What the government fails to realise is that an elected representative of the people has a duty to those that voted for them, and by denying the representative to attend sessions of parliament, the government is in effect, denying a portion of the electoral base the right to have their views represented in the legislative institutions of the country. This goes against the basic democratic right of representation in state matters, regardless of which side of the political spectrum you stand on. In its fight against the PML-N and the PPP, the PTI government is now punishing their voters as well, for choosing to not vote for the ruling party.

Additionally, by denying the production order of parliamentarians that have been accused of corruption, the government is essentially making an accusation of corruption tantamount to the suspect’s guilt, which is in contravention of basic legal principles. If those accused of corruption cannot be brought to parliament, they cannot raise a voice against the government’s targeted accountability, which many commentators believe is not aimed at ridding the country of corruption, but politicians that the state does not want participating in the political discourse.

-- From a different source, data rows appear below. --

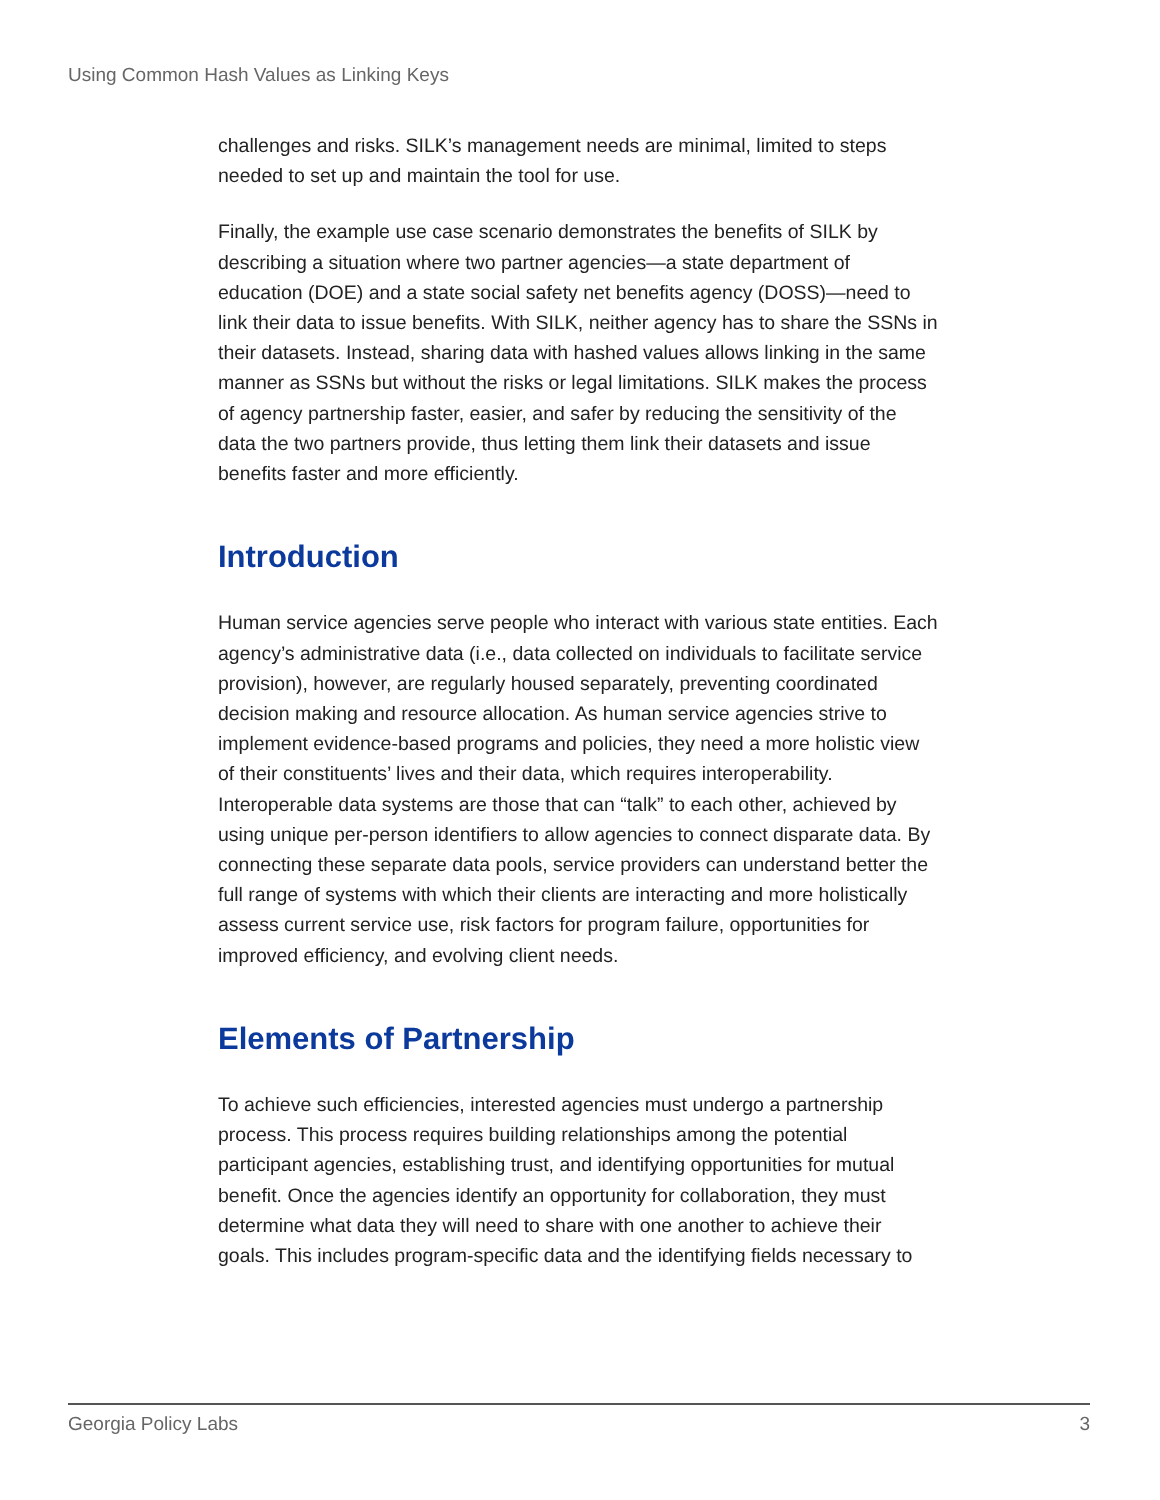Using Common Hash Values as Linking Keys
challenges and risks. SILK’s management needs are minimal, limited to steps needed to set up and maintain the tool for use.
Finally, the example use case scenario demonstrates the benefits of SILK by describing a situation where two partner agencies—a state department of education (DOE) and a state social safety net benefits agency (DOSS)—need to link their data to issue benefits. With SILK, neither agency has to share the SSNs in their datasets. Instead, sharing data with hashed values allows linking in the same manner as SSNs but without the risks or legal limitations. SILK makes the process of agency partnership faster, easier, and safer by reducing the sensitivity of the data the two partners provide, thus letting them link their datasets and issue benefits faster and more efficiently.
Introduction
Human service agencies serve people who interact with various state entities. Each agency’s administrative data (i.e., data collected on individuals to facilitate service provision), however, are regularly housed separately, preventing coordinated decision making and resource allocation. As human service agencies strive to implement evidence-based programs and policies, they need a more holistic view of their constituents’ lives and their data, which requires interoperability. Interoperable data systems are those that can “talk” to each other, achieved by using unique per-person identifiers to allow agencies to connect disparate data. By connecting these separate data pools, service providers can understand better the full range of systems with which their clients are interacting and more holistically assess current service use, risk factors for program failure, opportunities for improved efficiency, and evolving client needs.
Elements of Partnership
To achieve such efficiencies, interested agencies must undergo a partnership process. This process requires building relationships among the potential participant agencies, establishing trust, and identifying opportunities for mutual benefit. Once the agencies identify an opportunity for collaboration, they must determine what data they will need to share with one another to achieve their goals. This includes program-specific data and the identifying fields necessary to
Georgia Policy Labs 3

Even if ruling PTI is not looking to silence its opposition in parliament, members of the party cannot deny that the accountability drive and the party’s bid to first charge opposition politicians with corruption, then conducting media trials against them and now denying them the right to air any grievances in parliament only suits ruling PTI at the expense of other parties and now their voters as well. The government’s consistent attempts to target its opposition, whether they are from other political parties or from the media fraternity, shows that PTI does not value the democratic norms that helped it ascend to power. The party needs to reflect on its actions and think of the long-term consequences it might leave on the country, all just to consolidate its own power in the short run. Perhaps focusing on actual governance might help stabilise things for the government more than these witch-hunts against any and all dissenters.